Как браться за дело освобождения/выкупа, когда пленник ни официально, ни косвенно - уже никак - не является агентом? Кто будет этим заниматься? Сколько сможет выдержать утончённый артист все пытки и издевательства? И как жить теперь Айе, которая как раз после его исчезновения понимает, что беременна?
– Ну, ты, полегче, – отозвалась она, слизывая языком катящиеся по губам слезы – первые ее слезы с того дня, как она пустилась в длинный изнурительный путь за его тенью. – Это тебе не арбуз. Это последний по времени Этингер.

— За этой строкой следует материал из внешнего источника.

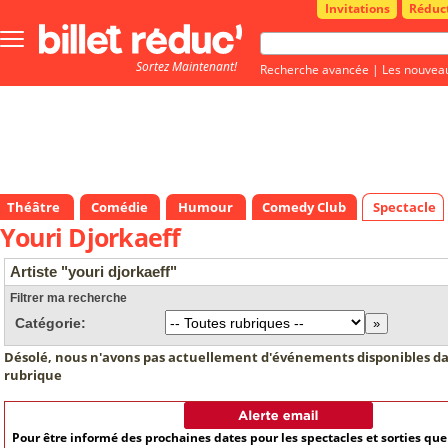
Invitations
Réduc
Bouton
menu
Sortez Maintenant!
principale
Recherche avancée
|
Les nouvea
Théâtre
Comédie
Humour
Comedy Club
Spectacle
Youri Djorkaeff
Artiste "youri djorkaeff"
Filtrer ma recherche
Catégorie:
Désolé, nous n'avons pas actuellement d'événements disponibles da
rubrique
Pour être informé des prochaines dates pour les spectacles et sorties qu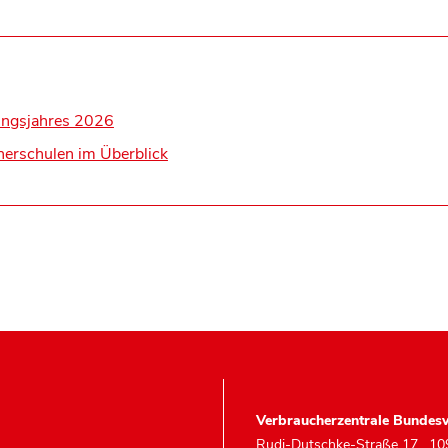
ungsjahres 2026
herschulen im Überblick
Verbraucherzentrale Bundesv
Rudi-Dutschke-Straße 17
,
10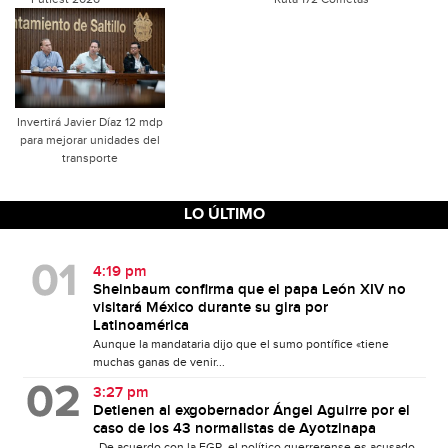
Invertirá Javier Díaz 12 mdp
para mejorar unidades del
transporte
LO ÚLTIMO
4:19 pm
Sheinbaum confirma que el papa León XIV no
visitará México durante su gira por
Latinoamérica
Aunque la mandataria dijo que el sumo pontífice «tiene
muchas ganas de venir...
3:27 pm
Detienen al exgobernador Ángel Aguirre por el
caso de los 43 normalistas de Ayotzinapa
De acuerdo con la FGR, el político guerrerense es acusado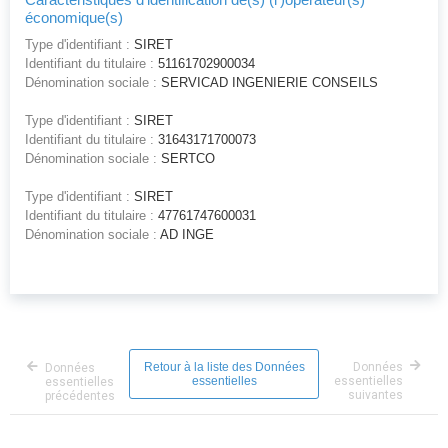
économique(s)
Type d'identifiant :
SIRET
Identifiant du titulaire :
51161702900034
Dénomination sociale :
SERVICAD INGENIERIE CONSEILS
Type d'identifiant :
SIRET
Identifiant du titulaire :
31643171700073
Dénomination sociale :
SERTCO
Type d'identifiant :
SIRET
Identifiant du titulaire :
47761747600031
Dénomination sociale :
AD INGE
Retour à la liste des Données
Données
Données
essentielles
essentielles
essentielles
suivantes
précédentes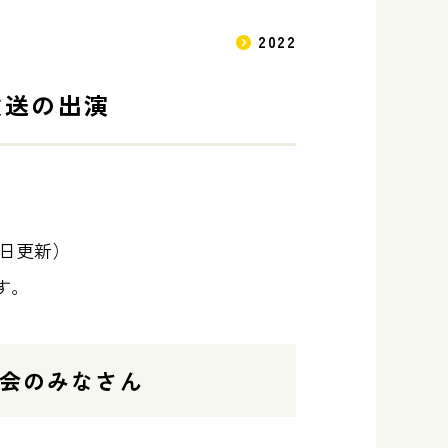
2022
放送の出演
１日更新）
ます。
会のみなさん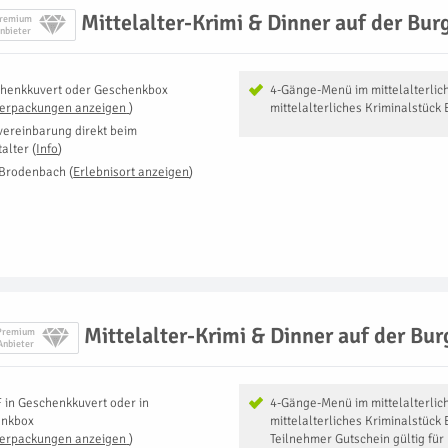
Mittelalter-Krimi & Dinner auf der Bur
remium
nbieter
henkkuvert oder Geschenkbox
4-Gänge-Menü im mittelalterlic
Verpackungen anzeigen
)
mittelalterliches Kriminalstück 
vereinbarung direkt beim
talter
(
Info
)
 Brodenbach
(
Erlebnisort anzeigen
)
Mittelalter-Krimi & Dinner auf der Bur
Premium
Anbieter
F
in
Geschenkkuvert oder in
4-Gänge-Menü im mittelalterlic
enkbox
mittelalterliches Kriminalstück 
Verpackungen anzeigen
)
Teilnehmer Gutschein gültig für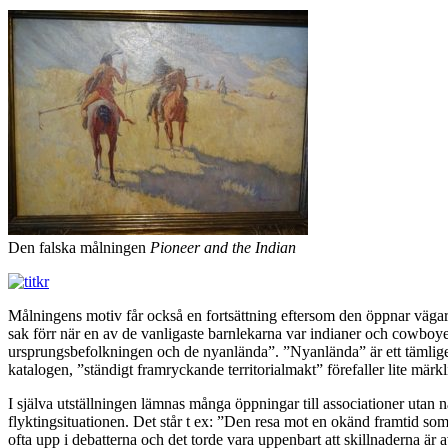
Den falska målningen
Pioneer and the Indian
Målningens motiv får också en fortsättning eftersom den öppnar vägar t
sak förr när en av de vanligaste barnlekarna var indianer och cowboyer
ursprungsbefolkningen och de nyanlända”. ”Nyanlända” är ett tämligen 
katalogen, ”ständigt framryckande territorialmakt” förefaller lite mä
I själva utställningen lämnas många öppningar till associationer utan nå
flyktingsituationen. Det står t ex: ”Den resa mot en okänd framtid so
ofta upp i debatterna och det torde vara uppenbart att skillnaderna är a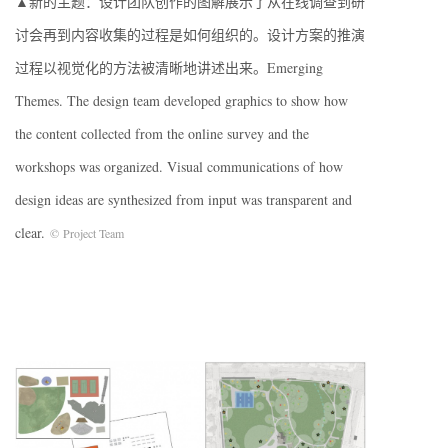
▲新的主题：设计团队创作的图解展示了从在线调查到研
讨会再到内容收集的过程是如何组织的。设计方案的推演
过程以视觉化的方法被清晰地讲述出来。Emerging
Themes. The design team developed graphics to show how
the content collected from the online survey and the
workshops was organized. Visual communications of how
design ideas are synthesized from input was transparent and
clear.
© Project Team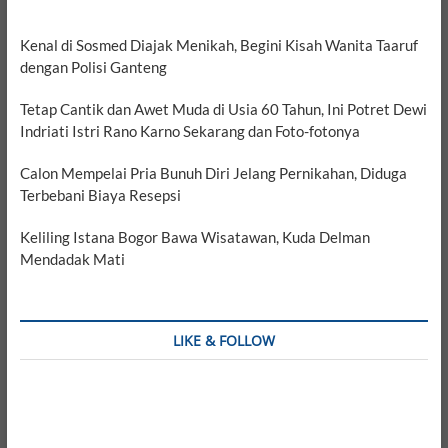
Kenal di Sosmed Diajak Menikah, Begini Kisah Wanita Taaruf
dengan Polisi Ganteng
Tetap Cantik dan Awet Muda di Usia 60 Tahun, Ini Potret Dewi
Indriati Istri Rano Karno Sekarang dan Foto-fotonya
Calon Mempelai Pria Bunuh Diri Jelang Pernikahan, Diduga
Terbebani Biaya Resepsi
Keliling Istana Bogor Bawa Wisatawan, Kuda Delman
Mendadak Mati
LIKE & FOLLOW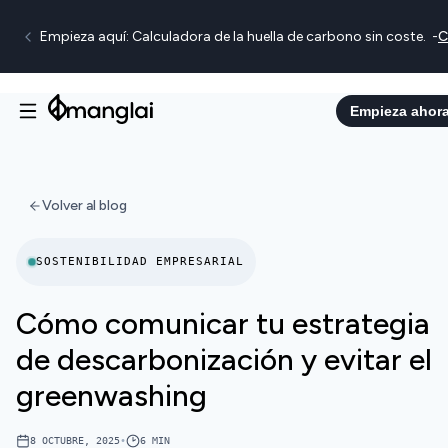
Empieza aquí: Calculadora de la huella de carbono sin coste.
-
C
Empieza ahor
Volver al blog
SOSTENIBILIDAD EMPRESARIAL
Cómo comunicar tu estrategia
de descarbonización y evitar el
greenwashing
8 OCTUBRE, 2025
•
6
MIN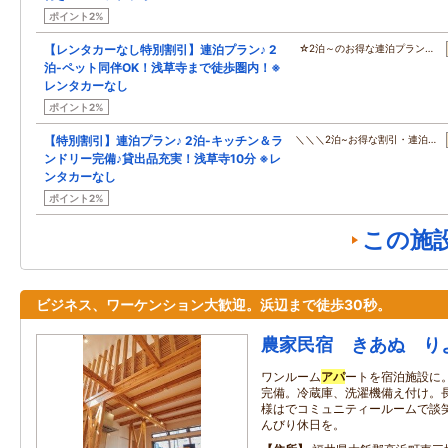
ポイント2%
【レンタカーなし特別割引】連泊プラン♪ 2
☆2泊～のお得な連泊プラン…
泊-ペット同伴OK！浅草寺まで徒歩圏内！※
レンタカーなし
ポイント2%
【特別割引】連泊プラン♪ 2泊-キッチン＆ラ
＼＼＼2泊~お得な割引・連泊…
ンドリー完備♪貸出品充実！浅草寺10分 ※レ
ンタカーなし
ポイント2%
この施
ビジネス、ワーケンション大歓迎。浜辺まで徒歩30秒。
農家民宿 きあぬ り
ワンルーム
アパ
ートを宿泊施設に
完備。冷蔵庫、洗濯機備え付け。
様はでコミュニティールームで談笑
んびり休日を。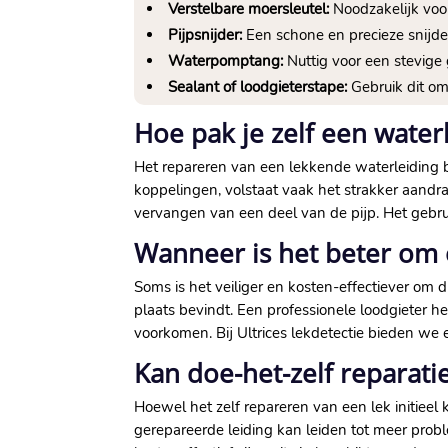
Verstelbare moersleutel:
Noodzakelijk voor
Pijpsnijder:
Een schone en precieze snijde
Waterpomptang:
Nuttig voor een stevige g
Sealant of loodgieterstape:
Gebruik dit om
Hoe pak je zelf een water
Het repareren van een lekkende waterleiding be
koppelingen, volstaat vaak het strakker aandra
vervangen van een deel van de pijp.​ Het gebrui
Wanneer is het beter om 
Soms is het veiliger en kosten-effectiever om di
plaats bevindt.​ Een professionele loodgieter 
voorkomen.​ Bij Ultrices lekdetectie bieden we 
Kan doe-het-zelf reparati
Hoewel het zelf repareren van een lek initieel
gerepareerde leiding kan leiden tot meer probl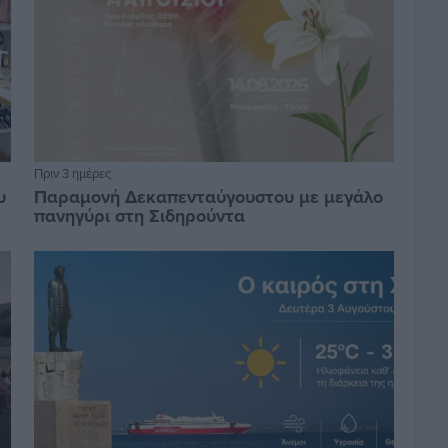
Πριν 3 ημέρες
υ
Παραμονή Δεκαπενταύγουστου με μεγάλο
πανηγύρι στη Σιδηρούντα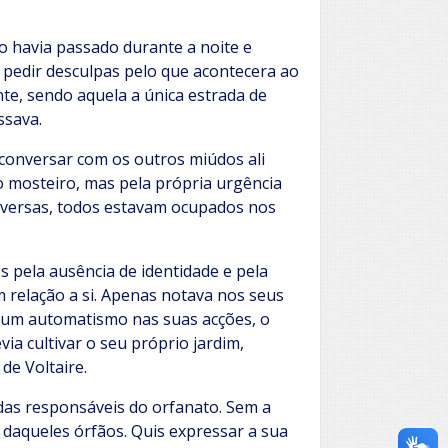
o havia passado durante a noite e
a pedir desculpas pelo que acontecera ao
e, sendo aquela a única estrada de
ssava.
conversar com os outros miúdos ali
o mosteiro, mas pela própria urgência
onversas, todos estavam ocupados nos
 pela ausência de identidade e pela
m relação a si. Apenas notava nos seus
 um automatismo nas suas acções, o
via cultivar o seu próprio jardim,
de Voltaire.
 das responsáveis do orfanato. Sem a
l daqueles órfãos. Quis expressar a sua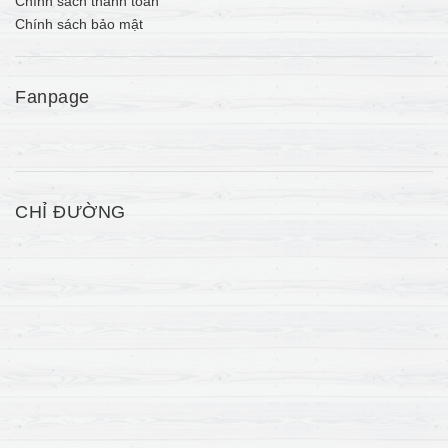
Chính sách thanh toán
Chính sách bảo mật
Fanpage
CHỈ ĐƯỜNG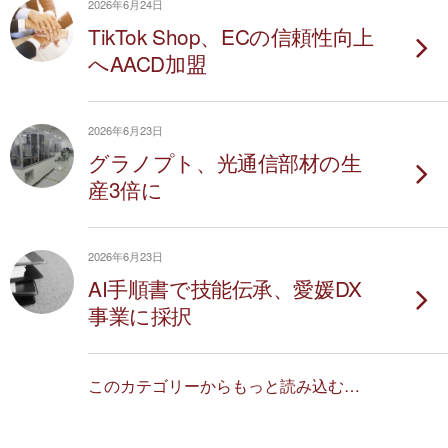
2026年6月24日
TikTok Shop、ECの信頼性向上
へAACD加盟
2026年6月23日
グラノプト、光通信部材の生
産3倍に
2026年6月23日
AI手順書で技能伝承、愛媛DX
事業に採択
このカテゴリーからもっと読み込む…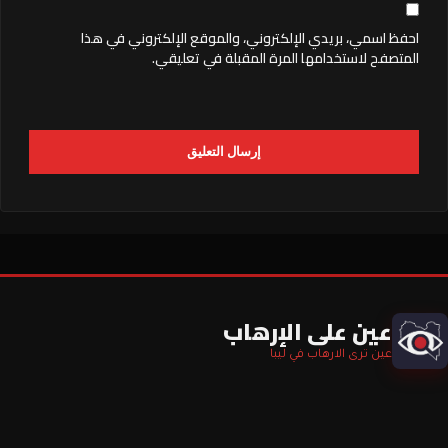
احفظ اسمي، بريدي الإلكتروني، والموقع الإلكتروني في هذا
المتصفح لاستخدامها المرة المقبلة في تعليقي.
عين على الإرهاب
عين ترى الارهاب في ليبا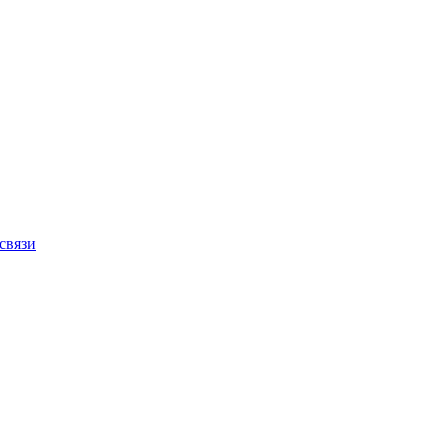
связи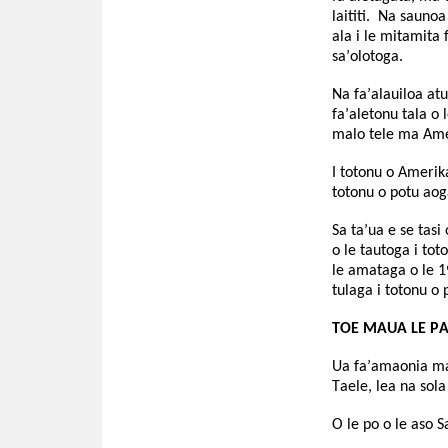
laititi. Na saunoa
ala i le mitamita 
sa’olotoga.
Na fa’alauiloa atu
fa’aletonu tala o 
malo tele ma Ame
I totonu o Amerika
totonu o potu aog
Sa ta’ua e se tas
o le tautoga i to
le amataga o le 19
tulaga i totonu o 
TOE MAUA LE P
Ua fa’amaonia mai
Taele, lea na sola
O le po o le aso 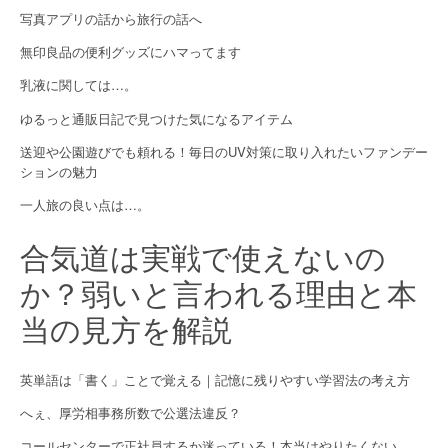
i
写真アプリの話から旅行の話へ
g
無印良品の便利グッズにハマってます
a
乳液に関しては…。
t
ゆるっと通販日記で見つけた気になるアイテム
i
送迎や公園遊びでも頼れる！毎日のUV対策に取り入れたいファンデー
ションの魅力
o
一人旅の良い点は…。
n
合気道は実戦で使えないの
か？弱いと言われる理由と本
当の見方を解説
英単語は「書く」ことで覚える｜記憶に残りやすい学習法の考え方
へぇ、厚労相事務所数で公選法違反？
コールセンターで正社員するか迷っている！本当はやりたくない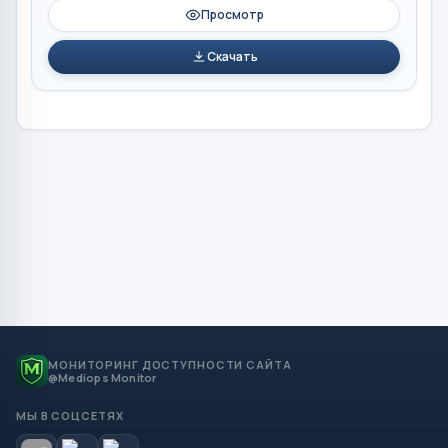
Просмотр
Скачать
МОНИТОРИНГ ДОСТУПНОСТИ САЙТА
@Mediops Monitor
МЫ В СОЦСЕТЯХ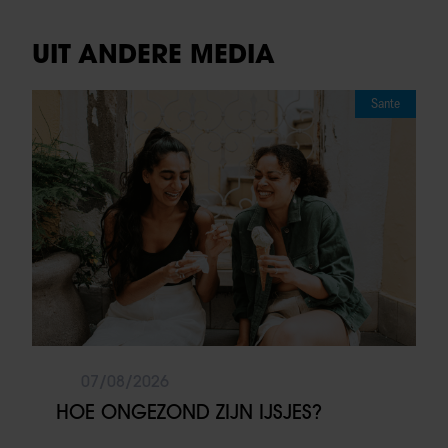
UIT ANDERE MEDIA
Sante
07/08/2026
HOE ONGEZOND ZIJN IJSJES?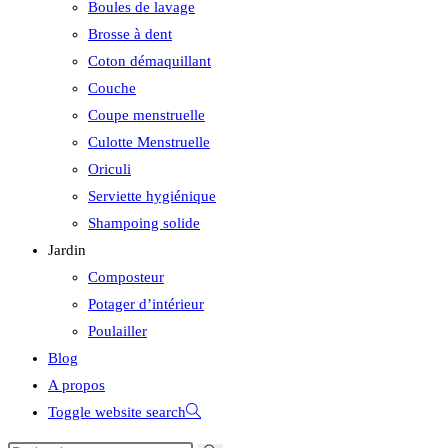
Boules de lavage
Brosse à dent
Coton démaquillant
Couche
Coupe menstruelle
Culotte Menstruelle
Oriculi
Serviette hygiénique
Shampoing solide
Jardin
Composteur
Potager d’intérieur
Poulailler
Blog
A propos
Toggle website search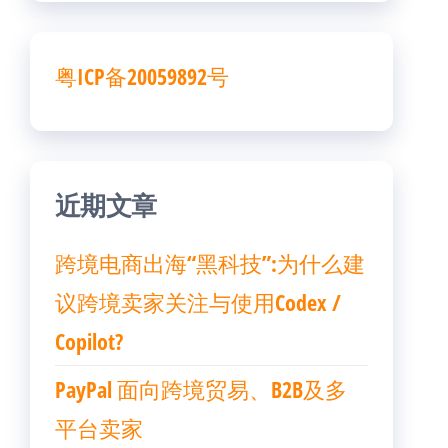
粤ICP备20059892号
近期文章
跨境电商出海“黑科技”:为什么建
议跨境卖家关注与使用Codex /
Copilot?
PayPal 面向跨境贸易、B2B及多
平台卖家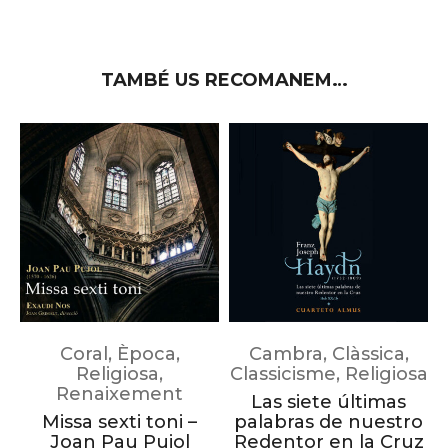
TAMBÉ US RECOMANEM…
Coral
,
Època
,
Cambra
,
Clàssica
,
Religiosa
,
Classicisme
,
Religiosa
Renaixement
Las siete últimas
Missa sexti toni –
palabras de nuestro
Joan Pau Pujol
Redentor en la Cruz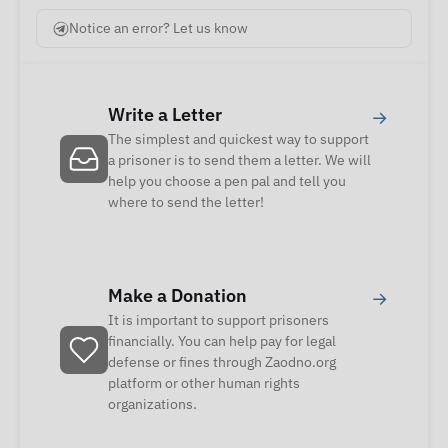
Notice an error? Let us know
Write a Letter
→
The simplest and quickest way to support
a prisoner is to send them a letter. We will
help you choose a pen pal and tell you
where to send the letter!
Make a Donation
→
It is important to support prisoners
financially. You can help pay for legal
defense or fines through Zaodno.org
platform or other human rights
organizations.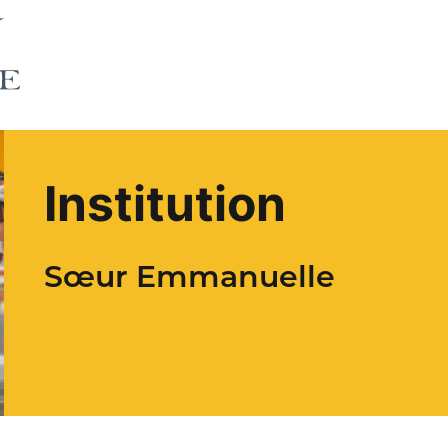
Institution
Sœur Emmanuelle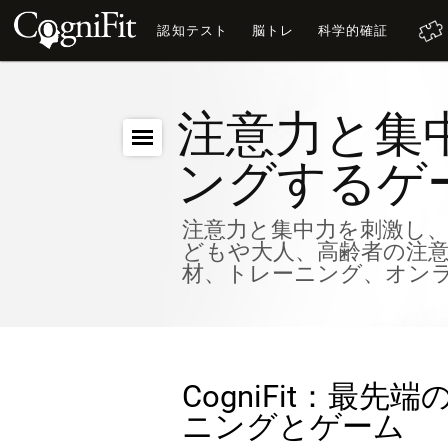
認知テスト
脳トレ
科学的確証
注意力と集
ングするゲ
注意力と集中力を刺激し
どもや大人、高齢者の注
材、トレーニング、オン
CogniFit：最
ニングとゲーム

И опять мне жаль расставаться с героями, и опять мне было мало всего - фееричных сцен, цветного и музыкального языка, неудержимой жажды жизни персонажей, театра в каждой строчке...
...путешествие в страну-театр с человеком-театром, в чуткой готовности Леона к мгновенному воплощению, превращению, оборотной стороне, где день становился ночью, а луна так похожа была на «царский червонец».
Ее бесконечно удивляло то, как зависало время, как раздавалось пространство и каждый миг набухал сердцебиением опасного счастья.